▶ **Passage provided**
Content starts

Game Optimization

Started by
12 comments, last by Catherine Lee 8 years ago

?Hey!

?So for the past month in a half I have been working on optimizing it because the FPS was quite low even on my High-Spec PC. I've used a few techniques like occlusion culling but I've had an idea which I couldn't really google because I didn't know how to define it in short words.

?Here is what I thought of doing:

?So when you have an if statement and it checks multiple things, let's say checks if value 1 is equal to 10 and values 2 is equal to 13. So it's checking 2 things and thus it's using more data, not much more but imagine it on hundreds or even thousands of if statements that check for 2 or more things. So what I've thought of is checking only if value 1 is equal to 10 and in it another if statement, so a nested one, checks if value 2 is equal to 13, so it wont look at the nested if statement until value 1 is equal to 10 thus ever so slightly increasing performance. And again this doesn't eat up performance that much but I have a lot of if statements that check for more than 5 things. I'm not sure if anyone does this and I've only been working with computers for 3 years now and didn't know much 'bout them till about a year ago and I wasn't that good at coding so I don't know how much this will increase performance or if it will actually do something with the performance so please tell me your opinion on this.

Thank you for reading :)

PS: I'm sorry for the title being so undescriptive but I didn't want to put "Game Optimization Theory" or something like that because maybe people actually do this and I didn't know about it.

Advertisement

so it wont look at the nested if statement until value 1 is equal to 10 thus ever so slightly increasing performance

The compiler is already doing this.
In a compound if statement, there is no reason to continue checking things if the statement itself is already false.
if ( val1 == 7 && val2 == 13 )
If val1 is not 7, then “val2 == 13” is never executed.

I couldn't really google because I didn't know how to define it in short words.

Short-circuit evaluation



I don't know how much this will increase performance or if it will actually do something with the performance so please tell me your opinion on this.

It will never make it faster and might make it slower.


If you want to micro-optimize branches, look into branch predication.

Content ends

▶ **Collected material**
Content starts

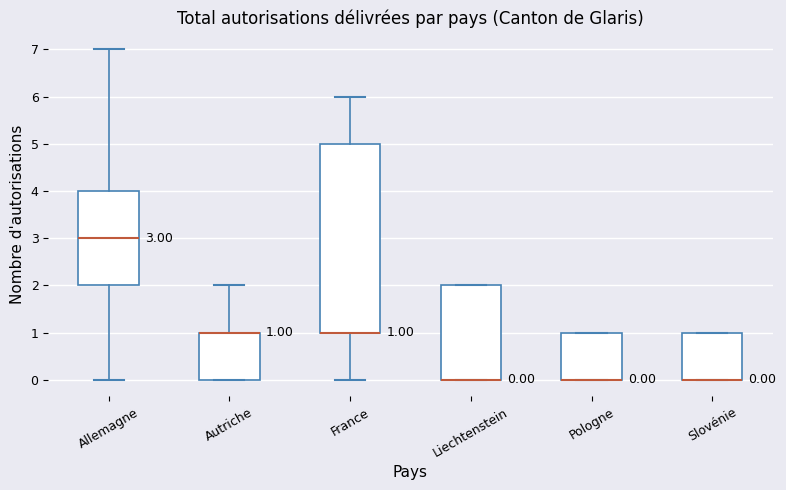

Which box is the tallest, from its lower edge to its upper edge?

France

Content ends

▶ **Questions to answer**
a - Name every optimization technique or concept that the forum thread on game optimization refers to by a specific term.
b - Transcribe the forum thread on game optimization from "Thank you for" up to and including "already doing this.".
c - Pick up the forum thread on game optimization after its final line and continue writing it.

▶ **Outputs for the tasks**
a -
Occlusion culling
Short-circuit evaluation
Branch predication

b -
Thank you for reading :)

PS: I'm sorry for the title being so undescriptive but I didn't want to put "Game Optimization Theory" or something like that because maybe people actually do this and I didn't know about it.

Advertisement

so it wont look at the nested if statement until value 1 is equal to 10 thus ever so slightly increasing performance

The compiler is already doing this.

c -
And frankly you shouldn’t be doing anything without profiling to see where bottlenecks actually are.

L. Spiro

I restore Nintendo 64 video-game OST’s into HD! https://www.youtube.com/channel/UCCtX_wedtZ5BoyQBXEhnVZw/playlists?view=1&sort=lad&flow=grid

it's not even for performance reasons, but required to make your code work properly e.g.

if(pCamera!=nullptr && pCamera->IsActive()==true)...

you don't want the 2nd statement to be always evaluated, as it would lead to a memory access violation.

Most compilers tend to be fairly smart about things like this. Generally low-level optimizations like this one are easy for the compiler to recognize and it can be more efficient at it because it has all the information it needs. What you should be concentrating on is high-level optimizations where you have information that the compiler doesnt.

As Krypt0n mentioned, it's not about the "optimizer being smart" in this case. It's about the language specification. Short-circuit evaluation is a specifically defined behavior (and I don't know any language that doesn't do it).

I've seen many cases where a set of branches could be optimized to a single branch and a jump table by replacing if(){}elseif(){}else{} with a switch statement, and the conditions are complex enough for the compiler to not be able to know that. Although there's no guarantee of how the compiler will implement a switch statement, it will generally be faster than a bunch of branches. This is something to look into.

Another common case is branches being ordered poorly. I generally try to order branches in order of their likelihood, for the sake of optimizing branch prediction. For example, if you know that one condition will be true in 95% of cases, it's a good idea to put the branch for this condition first, so that the processor doesn't have to branch through less predictable branches in order to get to the predictable one.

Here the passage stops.